_TASK_: Return every entry below verbatim, line by line, without changing anything.

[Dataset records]
————
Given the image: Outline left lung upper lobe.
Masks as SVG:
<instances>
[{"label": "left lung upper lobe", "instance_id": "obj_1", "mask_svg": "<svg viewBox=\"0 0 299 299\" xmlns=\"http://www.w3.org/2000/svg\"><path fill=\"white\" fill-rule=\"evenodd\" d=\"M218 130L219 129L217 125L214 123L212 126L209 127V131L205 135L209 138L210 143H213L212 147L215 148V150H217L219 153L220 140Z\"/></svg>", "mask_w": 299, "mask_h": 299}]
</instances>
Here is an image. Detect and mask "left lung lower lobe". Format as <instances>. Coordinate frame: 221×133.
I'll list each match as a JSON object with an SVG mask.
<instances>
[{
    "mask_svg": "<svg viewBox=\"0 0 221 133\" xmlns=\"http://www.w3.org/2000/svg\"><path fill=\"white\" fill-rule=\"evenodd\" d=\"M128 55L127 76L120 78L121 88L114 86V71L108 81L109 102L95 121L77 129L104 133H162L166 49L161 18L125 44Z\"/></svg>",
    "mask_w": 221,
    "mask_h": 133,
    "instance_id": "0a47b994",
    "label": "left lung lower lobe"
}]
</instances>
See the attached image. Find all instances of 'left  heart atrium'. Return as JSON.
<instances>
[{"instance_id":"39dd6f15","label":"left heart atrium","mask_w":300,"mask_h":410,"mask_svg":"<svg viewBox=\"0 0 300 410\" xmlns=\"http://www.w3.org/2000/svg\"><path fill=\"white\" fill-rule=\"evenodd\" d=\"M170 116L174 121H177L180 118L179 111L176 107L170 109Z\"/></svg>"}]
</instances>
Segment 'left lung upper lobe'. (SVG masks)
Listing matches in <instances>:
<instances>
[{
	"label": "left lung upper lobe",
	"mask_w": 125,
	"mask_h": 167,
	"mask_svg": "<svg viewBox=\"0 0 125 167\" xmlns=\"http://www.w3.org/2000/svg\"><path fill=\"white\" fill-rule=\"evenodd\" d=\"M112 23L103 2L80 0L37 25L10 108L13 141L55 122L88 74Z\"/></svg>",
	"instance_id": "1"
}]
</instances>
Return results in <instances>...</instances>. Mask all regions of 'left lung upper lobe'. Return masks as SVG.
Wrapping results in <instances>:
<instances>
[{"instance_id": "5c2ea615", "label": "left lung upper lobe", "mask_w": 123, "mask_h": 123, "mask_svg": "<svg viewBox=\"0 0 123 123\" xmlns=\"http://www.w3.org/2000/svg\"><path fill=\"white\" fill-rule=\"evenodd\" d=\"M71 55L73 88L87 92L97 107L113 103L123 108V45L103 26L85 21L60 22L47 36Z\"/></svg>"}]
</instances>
————
_CORRECT OUTPUT_:
Given the image: Outline left lung upper lobe.
Masks as SVG:
<instances>
[{"label": "left lung upper lobe", "instance_id": "obj_1", "mask_svg": "<svg viewBox=\"0 0 299 299\" xmlns=\"http://www.w3.org/2000/svg\"><path fill=\"white\" fill-rule=\"evenodd\" d=\"M218 130L219 129L217 125L214 123L212 126L209 127V131L205 135L209 138L210 143H213L212 147L215 148V150H217L219 153L220 140Z\"/></svg>", "mask_w": 299, "mask_h": 299}]
</instances>
Here is an image. Detect and mask "left lung lower lobe". Format as <instances>. Coordinate frame: 221×133.
I'll list each match as a JSON object with an SVG mask.
<instances>
[{
    "mask_svg": "<svg viewBox=\"0 0 221 133\" xmlns=\"http://www.w3.org/2000/svg\"><path fill=\"white\" fill-rule=\"evenodd\" d=\"M128 55L127 76L120 78L121 88L114 86V71L108 81L109 102L95 121L77 129L104 133H162L166 49L161 18L125 44Z\"/></svg>",
    "mask_w": 221,
    "mask_h": 133,
    "instance_id": "0a47b994",
    "label": "left lung lower lobe"
}]
</instances>
See the attached image. Find all instances of 'left  heart atrium'. Return as JSON.
<instances>
[{"instance_id":"39dd6f15","label":"left heart atrium","mask_w":300,"mask_h":410,"mask_svg":"<svg viewBox=\"0 0 300 410\" xmlns=\"http://www.w3.org/2000/svg\"><path fill=\"white\" fill-rule=\"evenodd\" d=\"M170 116L174 121H177L180 118L179 111L176 107L170 109Z\"/></svg>"}]
</instances>
Segment 'left lung upper lobe'. (SVG masks)
Listing matches in <instances>:
<instances>
[{
	"label": "left lung upper lobe",
	"mask_w": 125,
	"mask_h": 167,
	"mask_svg": "<svg viewBox=\"0 0 125 167\" xmlns=\"http://www.w3.org/2000/svg\"><path fill=\"white\" fill-rule=\"evenodd\" d=\"M112 23L103 2L80 0L37 25L10 108L13 141L55 122L88 74Z\"/></svg>",
	"instance_id": "1"
}]
</instances>
Return results in <instances>...</instances>. Mask all regions of 'left lung upper lobe'. Return masks as SVG.
Wrapping results in <instances>:
<instances>
[{"instance_id": "5c2ea615", "label": "left lung upper lobe", "mask_w": 123, "mask_h": 123, "mask_svg": "<svg viewBox=\"0 0 123 123\" xmlns=\"http://www.w3.org/2000/svg\"><path fill=\"white\" fill-rule=\"evenodd\" d=\"M71 55L73 88L87 92L97 107L113 103L123 108V45L103 26L85 21L60 22L47 36Z\"/></svg>"}]
</instances>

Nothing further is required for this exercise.